START PASSAGE GIVEN

Hard for me to admit my faults of education, but am pretty weak on classical physical notions. 

 

Yesterday at the European PGA event, Padraig Harrington's ball on the first bounce went into the cup then bounced out of the cup to lie nearby on the green. 

 

The rules state that the ball in the cup must be at rest on the bottom of the cup to be holed. Now, if we had installed a tiny camera near the bottom of the cup, and cranked it up to record 100K frames per second, would we see  the ball hitting the bottom of the cup, then stopping for an instant, and then deforming slightly and finally  rebounding out?  Or would we see in those nanoseconds the ball never at rest, always moving either down or up?

 

Of course all this relates to the absurd, IMO, use of the cameras peering at the ball greenside and the rules judges making asses of themselves, the next day from the armchairs, over minute and arguable decisions on ball movement/oscillations that happened at the big tourney, yesterday. 

post #2 of 32

The ball was never at rest while in the hole, even for a nanosecond.  That would require that the ball impacted the bottom of the cup dead square with no angular motion of any kind, rebounding on the exact path that it took entering the hole..  The odds of that actually happening are so close to zero that the number is indistinguishable from zero.

post #3 of 32
I think it was actually Sunday at the Byron Nelson, but regardless ...

The only way that you could even argue in theory that the ball stopped for a moment was if it came up at the exact same angle that it went down. There's no practical way that could happen.

Sorry ... What Rick said ;)

END PASSAGE GIVEN
START SUPPLIED DATA

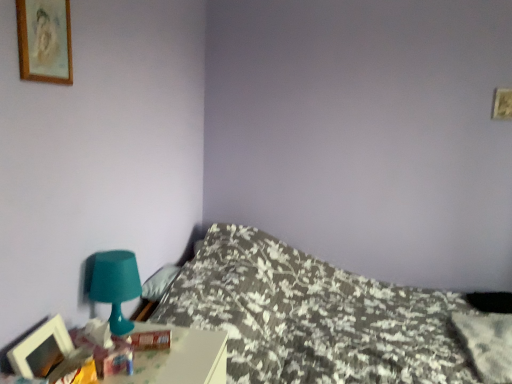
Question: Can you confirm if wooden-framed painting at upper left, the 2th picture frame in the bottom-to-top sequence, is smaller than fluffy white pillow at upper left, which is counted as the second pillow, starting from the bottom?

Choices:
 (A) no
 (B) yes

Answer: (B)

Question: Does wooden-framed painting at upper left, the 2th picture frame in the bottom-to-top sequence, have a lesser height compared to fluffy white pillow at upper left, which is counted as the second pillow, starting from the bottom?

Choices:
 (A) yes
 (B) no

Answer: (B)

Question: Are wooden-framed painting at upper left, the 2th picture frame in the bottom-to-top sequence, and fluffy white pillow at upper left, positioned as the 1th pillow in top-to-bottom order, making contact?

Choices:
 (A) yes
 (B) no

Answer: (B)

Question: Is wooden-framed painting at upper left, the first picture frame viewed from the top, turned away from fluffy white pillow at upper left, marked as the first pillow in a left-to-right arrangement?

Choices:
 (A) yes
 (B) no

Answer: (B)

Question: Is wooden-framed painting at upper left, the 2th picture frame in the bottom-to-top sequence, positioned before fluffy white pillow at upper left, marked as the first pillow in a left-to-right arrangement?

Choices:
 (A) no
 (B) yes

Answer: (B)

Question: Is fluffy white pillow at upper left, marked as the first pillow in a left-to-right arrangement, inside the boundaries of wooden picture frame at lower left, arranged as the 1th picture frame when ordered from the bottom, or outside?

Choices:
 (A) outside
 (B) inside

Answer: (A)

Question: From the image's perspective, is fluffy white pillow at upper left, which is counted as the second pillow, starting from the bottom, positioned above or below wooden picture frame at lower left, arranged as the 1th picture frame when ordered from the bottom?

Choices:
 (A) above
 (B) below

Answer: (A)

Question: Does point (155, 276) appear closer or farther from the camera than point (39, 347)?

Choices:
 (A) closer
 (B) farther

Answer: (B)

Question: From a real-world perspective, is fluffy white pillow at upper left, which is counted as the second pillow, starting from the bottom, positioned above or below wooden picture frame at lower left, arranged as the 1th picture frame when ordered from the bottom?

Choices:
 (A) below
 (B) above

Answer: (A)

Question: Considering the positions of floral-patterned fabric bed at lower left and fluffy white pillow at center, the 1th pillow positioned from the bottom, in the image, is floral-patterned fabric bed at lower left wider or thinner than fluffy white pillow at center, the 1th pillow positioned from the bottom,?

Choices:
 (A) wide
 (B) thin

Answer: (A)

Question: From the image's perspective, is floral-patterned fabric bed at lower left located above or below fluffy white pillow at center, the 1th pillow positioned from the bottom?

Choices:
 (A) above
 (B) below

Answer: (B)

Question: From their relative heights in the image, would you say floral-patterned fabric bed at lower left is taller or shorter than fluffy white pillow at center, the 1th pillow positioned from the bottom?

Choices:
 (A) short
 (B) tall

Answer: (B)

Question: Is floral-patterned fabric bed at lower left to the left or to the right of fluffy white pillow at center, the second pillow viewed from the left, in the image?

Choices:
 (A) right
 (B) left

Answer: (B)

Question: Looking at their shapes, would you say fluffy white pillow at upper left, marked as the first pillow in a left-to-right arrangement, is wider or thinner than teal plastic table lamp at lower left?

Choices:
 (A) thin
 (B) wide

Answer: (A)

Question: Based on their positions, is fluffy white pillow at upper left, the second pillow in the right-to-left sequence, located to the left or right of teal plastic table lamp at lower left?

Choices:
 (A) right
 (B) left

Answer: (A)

END SUPPLIED DATA
START SUPPLIED DATA

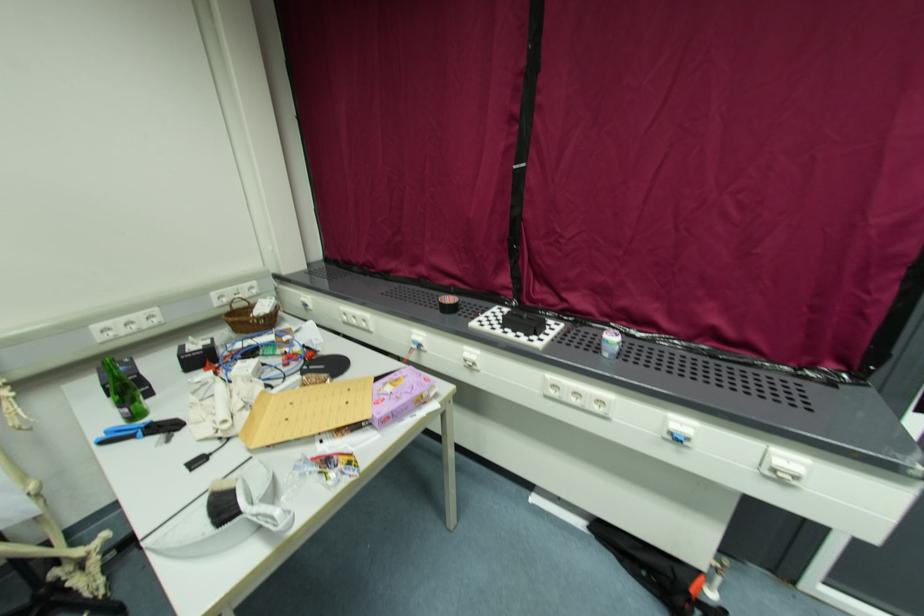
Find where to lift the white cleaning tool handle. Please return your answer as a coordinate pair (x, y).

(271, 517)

END SUPPLIED DATA

## STATED GOAL
Reproduce the forum thread above about the golf ball bouncing out of the cup word for word, from its first line to its last.

## FINISHED EXERCISE
Hard for me to admit my faults of education, but am pretty weak on classical physical notions. 

 

Yesterday at the European PGA event, Padraig Harrington's ball on the first bounce went into the cup then bounced out of the cup to lie nearby on the green. 

 

The rules state that the ball in the cup must be at rest on the bottom of the cup to be holed. Now, if we had installed a tiny camera near the bottom of the cup, and cranked it up to record 100K frames per second, would we see  the ball hitting the bottom of the cup, then stopping for an instant, and then deforming slightly and finally  rebounding out?  Or would we see in those nanoseconds the ball never at rest, always moving either down or up?

 

Of course all this relates to the absurd, IMO, use of the cameras peering at the ball greenside and the rules judges making asses of themselves, the next day from the armchairs, over minute and arguable decisions on ball movement/oscillations that happened at the big tourney, yesterday. 

post #2 of 32

The ball was never at rest while in the hole, even for a nanosecond.  That would require that the ball impacted the bottom of the cup dead square with no angular motion of any kind, rebounding on the exact path that it took entering the hole..  The odds of that actually happening are so close to zero that the number is indistinguishable from zero.

post #3 of 32
I think it was actually Sunday at the Byron Nelson, but regardless ...

The only way that you could even argue in theory that the ball stopped for a moment was if it came up at the exact same angle that it went down. There's no practical way that could happen.

Sorry ... What Rick said ;)